What makes it not FOSS? After all, FOSS comes with restrictions too, you know, like the GPL.

Does the restriction on using the licensed content to train models in any way deter you from using the licensed content at all?



Yes? I can't use the licensed model to train content?

In the same way I can't use BSL to use the software in the cloud or Meta's model license when I can't be a big company.

* BSL - https://github.com/clockworklabs/SpacetimeDB/blob/master/LIC...

* Meta - https://github.com/meta-llama/llama-models/blob/main/models/...


> Yes? I can't use the licensed model to train content?

Well, that's the point; free software does not mean "no restrictions". Most of the FLOSS licenses come with restrictions too, just different ones. That doesn't make them "not FLOSS".

If you're arguing that licenses can't be FLOSS if they have restrictions, then you're going to have an uphill battle to convince people that the GPL isn't FLOSS.

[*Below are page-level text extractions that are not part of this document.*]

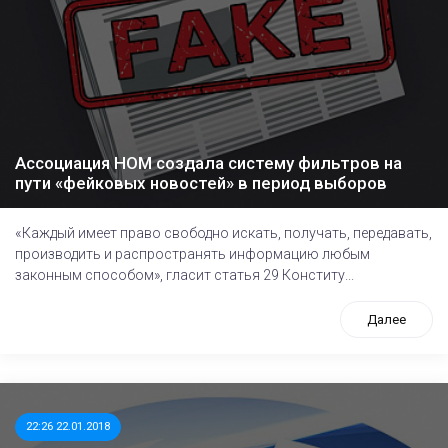
Ассоциация НОМ создала систему фильтров на
пути «фейковых новостей» в период выборов
«Каждый имеет право свободно искать, получать, передавать,
производить и распространять информацию любым
законным способом», гласит статья 29 Конститу...
Далее
22:26 22.01.2018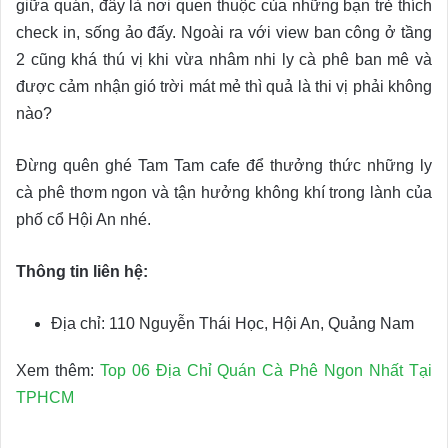
giữa quán, đây là nơi quen thuộc của những bạn trẻ thích
check in, sống ảo đấy. Ngoài ra với view ban công ở tầng
2 cũng khá thú vị khi vừa nhâm nhi ly cà phê ban mê và
được cảm nhận gió trời mát mẻ thì quả là thi vị phải không
nào?
Đừng quên ghé Tam Tam cafe để thưởng thức những ly
cà phê thơm ngon và tận hưởng không khí trong lành của
phố cổ Hội An nhé.
Thông tin liên hệ:
Địa chỉ: 110 Nguyễn Thái Học, Hội An, Quảng Nam
Xem thêm:
Top 06 Địa Chỉ Quán Cà Phê Ngon Nhất Tại
TPHCM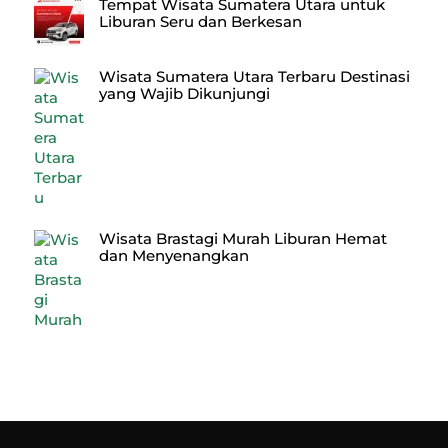
Tempat Wisata Sumatera Utara untuk
Liburan Seru dan Berkesan
Wisata Sumatera Utara Terbaru Destinasi
yang Wajib Dikunjungi
Wisata Brastagi Murah Liburan Hemat
dan Menyenangkan
Back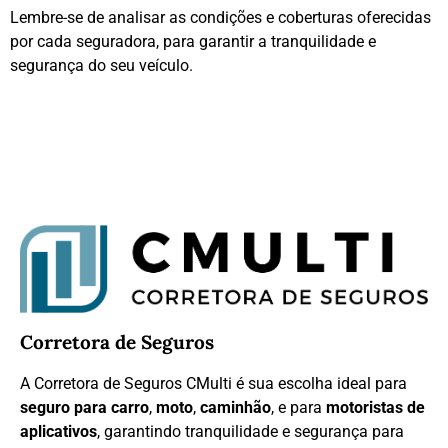
Lembre-se de analisar as condições e coberturas oferecidas
por cada seguradora, para garantir a tranquilidade e
segurança do seu veículo.
Corretora de Seguros
A Corretora de Seguros CMulti é sua escolha ideal para
seguro para carro
,
moto
,
caminhão
, e para
motoristas de
aplicativos
, garantindo tranquilidade e segurança para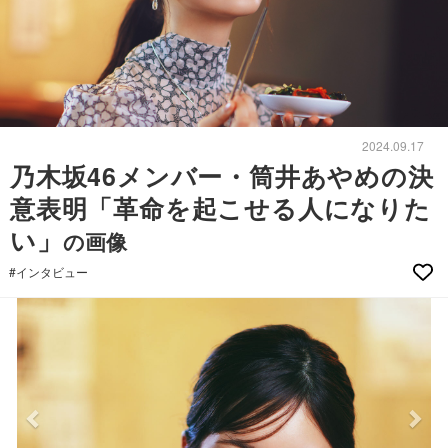
2024.09.17
乃木坂46メンバー・筒井あやめの決
意表明「革命を起こせる人になりた
い」
の画像
#インタビュー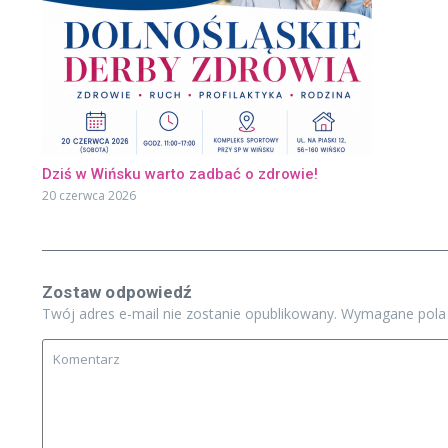
Dziś w Wińsku warto zadbać o zdrowie!
20 czerwca 2026
Zostaw odpowiedź
Twój adres e-mail nie zostanie opublikowany.
Wymagane pola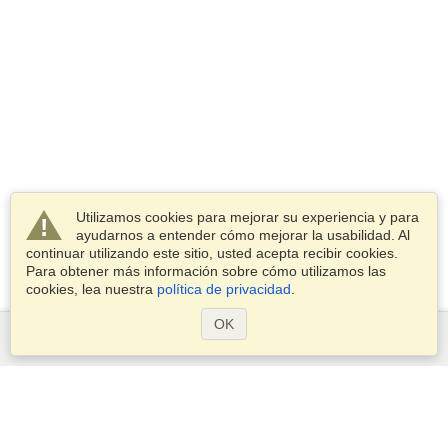
Utilizamos cookies para mejorar su experiencia y para
ayudarnos a entender cómo mejorar la usabilidad. Al
continuar utilizando este sitio, usted acepta recibir cookies.
Para obtener más información sobre cómo utilizamos las
cookies, lea nuestra
política de privacidad
.
OK
Servicios
Postularse para obtener la visa
Compruebe los requisitos de visado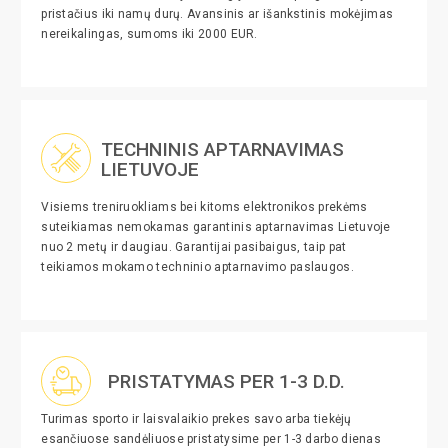
pristačius iki namų durų. Avansinis ar išankstinis mokėjimas
nereikalingas, sumoms iki 2000 EUR.
TECHNINIS APTARNAVIMAS
LIETUVOJE
Visiems treniruokliams bei kitoms elektronikos prekėms
suteikiamas nemokamas garantinis aptarnavimas Lietuvoje
nuo 2 metų ir daugiau. Garantijai pasibaigus, taip pat
teikiamos mokamo techninio aptarnavimo paslaugos.
PRISTATYMAS PER 1-3 D.D.
Turimas sporto ir laisvalaikio prekes savo arba tiekėjų
esančiuose sandėliuose pristatysime per 1-3 darbo dienas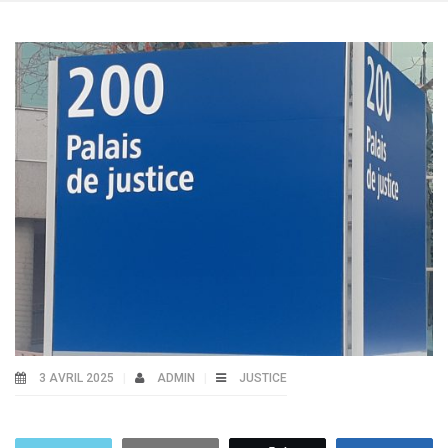
3 AVRIL 2025
ADMIN
JUSTICE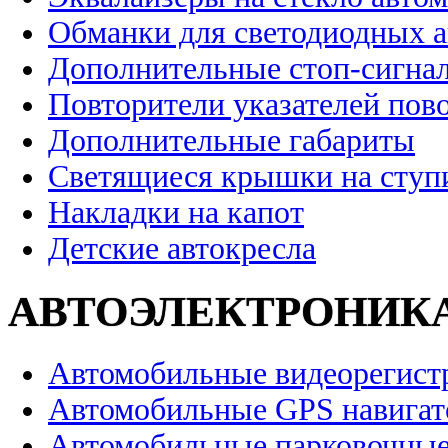
Обманки для светодиодных 
Дополнительные стоп-сигна
Повторители указателей пов
Дополнительные габариты
Светящиеся крышки на ступ
Накладки на капот
Детские автокресла
АВТОЭЛЕКТРОНИК
Автомобильные видеорегист
Автомобильные GPS навига
Автомобильные парковочные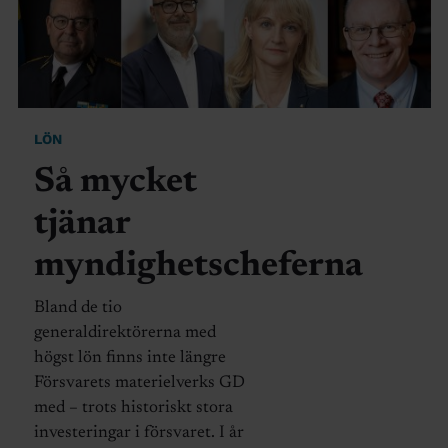
LÖN
Så mycket
tjänar
myndighetscheferna
Bland de tio
generaldirektörerna med
högst lön finns inte längre
Försvarets materielverks GD
med – trots historiskt stora
investeringar i försvaret. I år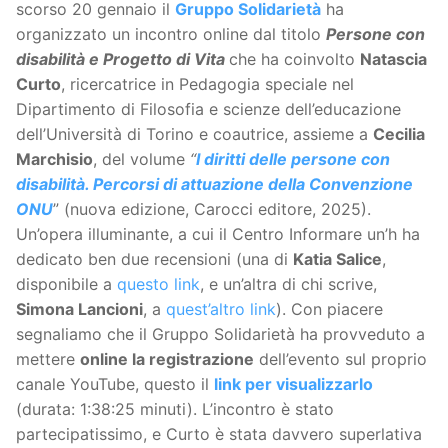
scorso 20 gennaio il
Gruppo Solidarietà
ha
organizzato un incontro online dal titolo
Persone con
disabilità e Progetto di Vita
che ha coinvolto
Natascia
Curto
, ricercatrice in Pedagogia speciale nel
Dipartimento di Filosofia e scienze dell’educazione
dell’Università di Torino e coautrice, assieme a
Cecilia
Marchisio
, del volume
“
I diritti delle persone con
disabilità. Percorsi di attuazione della Convenzione
ONU
” (nuova edizione, Carocci editore, 2025).
Un’opera illuminante, a cui il Centro Informare un’h ha
dedicato ben due recensioni (una di
Katia Salice
,
disponibile a
questo link
, e un’altra di chi scrive,
Simona Lancioni
, a
quest’altro link
). Con piacere
segnaliamo che il Gruppo Solidarietà ha provveduto a
mettere
online la registrazione
dell’evento sul proprio
canale YouTube, questo il
link per visualizzarlo
(durata: 1:38:25 minuti). L’incontro è stato
partecipatissimo, e Curto è stata davvero superlativa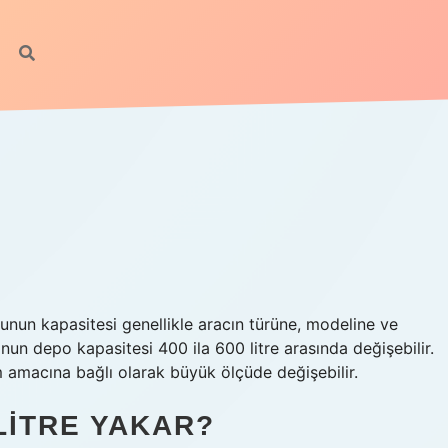
nun kapasitesi genellikle aracın türüne, modeline ve
nun depo kapasitesi 400 ila 600 litre arasında değişebilir.
amacına bağlı olarak büyük ölçüde değişebilir.
 LITRE YAKAR?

I think there’s room for an AGPL for ai but I’m probably going to die on that hill between MIT/BSD/Apache2 and GPL.

Try proposing FSF. They might be interested


FOSS is usually defined by the FSF's Free Software definition, and the Open Source Initiative's Open Source Definition. I don't think either field-of-use restrictions nor per-user royalties are acceptable under either definition.